Ambiance des jours de fête dans ce "coin des hal­les", investi par ces "squatters" bayonnais d'un autre âge.

Il ne manquait vraiment que les' 'tambours et les trompettes" de la "Bayonnaise" pour donner, à cette réunion de retraités, le bon chic, bon genre, que méri­tait pareille initiative.

Dans cette maison, ouverte aux quatre vents, il nous faut l'avouer, on y venait surtout pour admirer la fres­que murale dei senor Marcel, dont le talent et le goût s'illustraient bien dans cette composition de haute tenue et remettait au goût du jour la tendance présente qui se manifeste pour "l'affiche de tous les temps" ; Marcel, un "pintador-decorator" de haute volée.

Mais on sentait vraiment, au frémissement qui secouait la foule, que le point d'orgue attendu de tous, était le moment où on allait, enfin, parler "RUGBY". La bouche à oreille avait bien fonctionné, car se mur­murait la venue de Pessimard et Optimard qui faisaient "autorité" en matière d'Ovalie.

L'assistance se "musclait" toujours davantage. On y voyait les "bleus", de loin les plus nombreux, qui arboraient un sourire long comme ça, .et large comme une tranche de jambon. La pêche avait été bonne. De nombreux "noms" étaient avancés... Le comité avait réussi là, un gros coup qui préludait bien de la saison prochaine.

A l'opposé, il y avait pour les "rouges", un "mahous" qui avait réponse à tout, et opposait à la kyrielle de joueurs annoncés dans le camp "ennemi", quelques rentrées de haut niveau. D'ailleurs il n'y avait plus longtemps à attendre. Le "planchot" serait bien­tôt le juge suprême...

Les "blancs", par contre, faisaient grise mine. Ren­trées et sorties s'équilibraient... On regrettait notamment le "départ" de l'arrière, d'un trois-quart aile, et d'un troisième ligne d'avenir. On enregistrait, par con­tre, la venue d'un véritable "bijou" dans les lignes arrières, et de quatre avants, jeunes et bien charpentés. Chez les "seconds couteaux" bayonnais, on voit tou­jours le même système, on n'a pas l'argent nécessaire, ou les "sponsors" si utiles pour s'offrir de grosses vedettes, mais on a le sentiment de présenter toujours des équipes de qualité. L'A.S.B. veut rester dans la droite ligne d'une formation sérieuse chez qui il fait bon vivre.

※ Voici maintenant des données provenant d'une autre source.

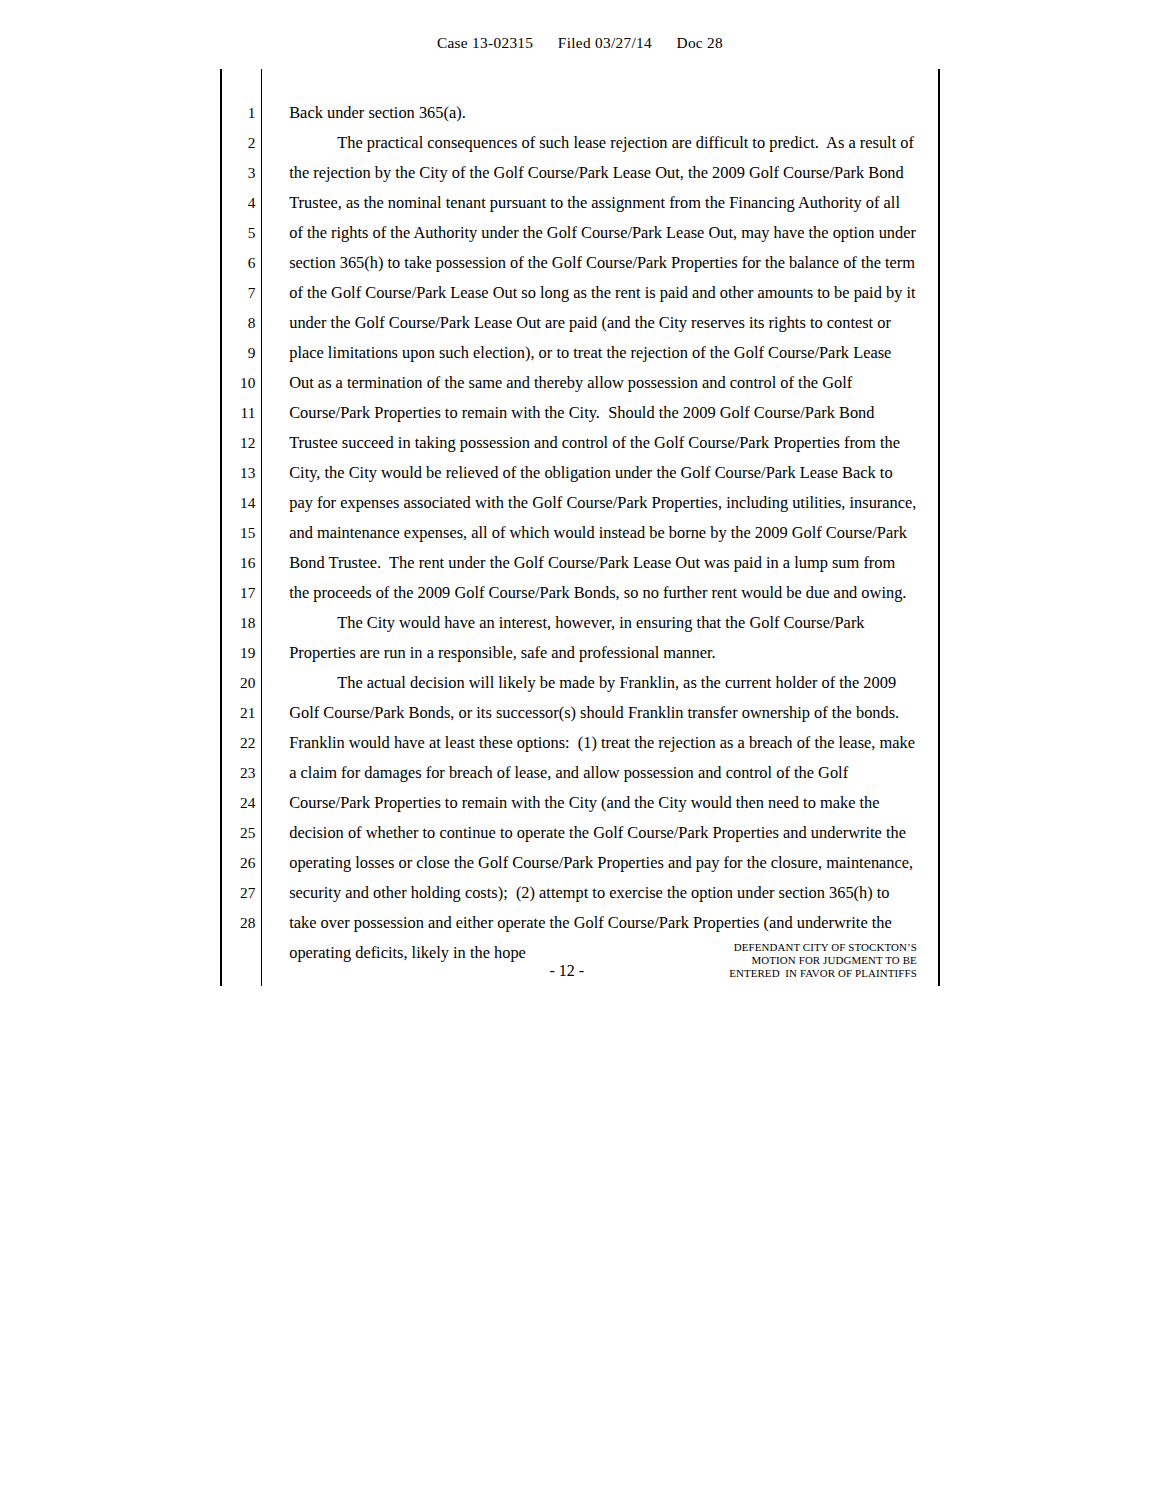Case 13-02315 Filed 03/27/14 Doc 28
1
2
3
4
5
6
7
8
9
10
11
12
13
14
15
16
17
18
19
20
21
22
23
24
25
26
27
28
Back under section 365(a).
The practical consequences of such lease rejection are difficult to predict. As a result of the rejection by the City of the Golf Course/Park Lease Out, the 2009 Golf Course/Park Bond Trustee, as the nominal tenant pursuant to the assignment from the Financing Authority of all of the rights of the Authority under the Golf Course/Park Lease Out, may have the option under section 365(h) to take possession of the Golf Course/Park Properties for the balance of the term of the Golf Course/Park Lease Out so long as the rent is paid and other amounts to be paid by it under the Golf Course/Park Lease Out are paid (and the City reserves its rights to contest or place limitations upon such election), or to treat the rejection of the Golf Course/Park Lease Out as a termination of the same and thereby allow possession and control of the Golf Course/Park Properties to remain with the City. Should the 2009 Golf Course/Park Bond Trustee succeed in taking possession and control of the Golf Course/Park Properties from the City, the City would be relieved of the obligation under the Golf Course/Park Lease Back to pay for expenses associated with the Golf Course/Park Properties, including utilities, insurance, and maintenance expenses, all of which would instead be borne by the 2009 Golf Course/Park Bond Trustee. The rent under the Golf Course/Park Lease Out was paid in a lump sum from the proceeds of the 2009 Golf Course/Park Bonds, so no further rent would be due and owing.
The City would have an interest, however, in ensuring that the Golf Course/Park Properties are run in a responsible, safe and professional manner.
The actual decision will likely be made by Franklin, as the current holder of the 2009 Golf Course/Park Bonds, or its successor(s) should Franklin transfer ownership of the bonds. Franklin would have at least these options: (1) treat the rejection as a breach of the lease, make a claim for damages for breach of lease, and allow possession and control of the Golf Course/Park Properties to remain with the City (and the City would then need to make the decision of whether to continue to operate the Golf Course/Park Properties and underwrite the operating losses or close the Golf Course/Park Properties and pay for the closure, maintenance, security and other holding costs); (2) attempt to exercise the option under section 365(h) to take over possession and either operate the Golf Course/Park Properties (and underwrite the operating deficits, likely in the hope
- 12 -
DEFENDANT CITY OF STOCKTON’S
MOTION FOR JUDGMENT TO BE
ENTERED IN FAVOR OF PLAINTIFFS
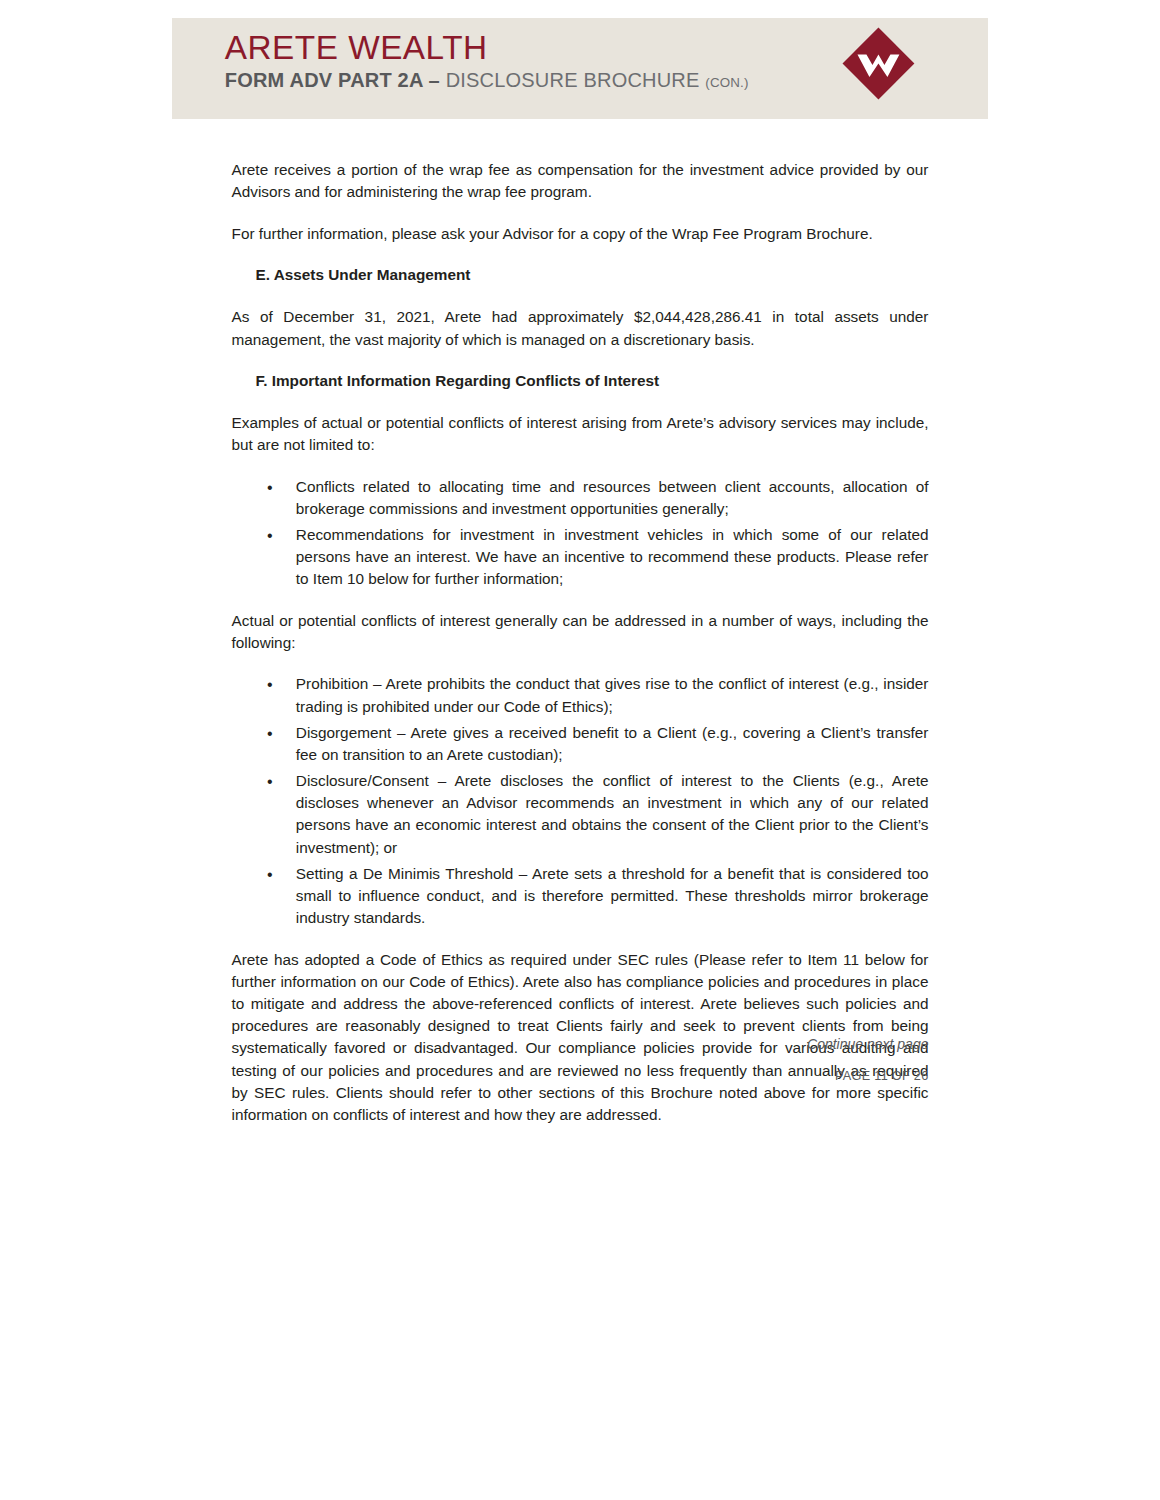ARETE WEALTH
FORM ADV PART 2A – DISCLOSURE BROCHURE (CON.)
Arete receives a portion of the wrap fee as compensation for the investment advice provided by our Advisors and for administering the wrap fee program.
For further information, please ask your Advisor for a copy of the Wrap Fee Program Brochure.
E. Assets Under Management
As of December 31, 2021, Arete had approximately $2,044,428,286.41 in total assets under management, the vast majority of which is managed on a discretionary basis.
F. Important Information Regarding Conflicts of Interest
Examples of actual or potential conflicts of interest arising from Arete’s advisory services may include, but are not limited to:
Conflicts related to allocating time and resources between client accounts, allocation of brokerage commissions and investment opportunities generally;
Recommendations for investment in investment vehicles in which some of our related persons have an interest. We have an incentive to recommend these products. Please refer to Item 10 below for further information;
Actual or potential conflicts of interest generally can be addressed in a number of ways, including the following:
Prohibition – Arete prohibits the conduct that gives rise to the conflict of interest (e.g., insider trading is prohibited under our Code of Ethics);
Disgorgement – Arete gives a received benefit to a Client (e.g., covering a Client’s transfer fee on transition to an Arete custodian);
Disclosure/Consent – Arete discloses the conflict of interest to the Clients (e.g., Arete discloses whenever an Advisor recommends an investment in which any of our related persons have an economic interest and obtains the consent of the Client prior to the Client’s investment); or
Setting a De Minimis Threshold – Arete sets a threshold for a benefit that is considered too small to influence conduct, and is therefore permitted. These thresholds mirror brokerage industry standards.
Arete has adopted a Code of Ethics as required under SEC rules (Please refer to Item 11 below for further information on our Code of Ethics). Arete also has compliance policies and procedures in place to mitigate and address the above-referenced conflicts of interest. Arete believes such policies and procedures are reasonably designed to treat Clients fairly and seek to prevent clients from being systematically favored or disadvantaged. Our compliance policies provide for various auditing and testing of our policies and procedures and are reviewed no less frequently than annually as required by SEC rules. Clients should refer to other sections of this Brochure noted above for more specific information on conflicts of interest and how they are addressed.
Continue next page
PAGE 11 OF 26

La récompense lui est venue des instances fédérales qui lui ont accordé pour la troisième fois consécutive un brevet de bonne conduite, accompagné d'une coquette somme d'argent. Le fait, à notre connaissance, est sans doute unique dans le "Landerneau" sportif. Il y avait aussi un fidèle de ces réunions qui repré­sentait les "noirs", et avait en eux une confiance abso­lue. On lui avait pris, les meilleurs... Mais il avait tel­lement l'habitude. Les "gros" et les "grands" pou­vaient encore, venir à Pique, ou sur le nouveau terrain municipal, ils trouveraient à qui parler... Il en "sou­riait" à l'avance. Le B.S. aurait encore de bons tours à jouer.

A ses côtés, un "vert", qui avait défrayé la chroni­que la saison dernière. Il savait simplement que Bernard

 

DUPRAT n'entraînerait plus la saison prochaine. De même, le grand espoir du club, 3" ligne d'avenir, pas­sait avec armes et bagages chez le voisin, plus huppé... Deux gros trous à boucher... ce qui n'empêchait pas notre ami "vert" de fredonner: « Avec la garde mon­tante, nous arrivons nous voilà, sonnez trompettes écla­tantes, tara tata, ta, ta, ta, ta... »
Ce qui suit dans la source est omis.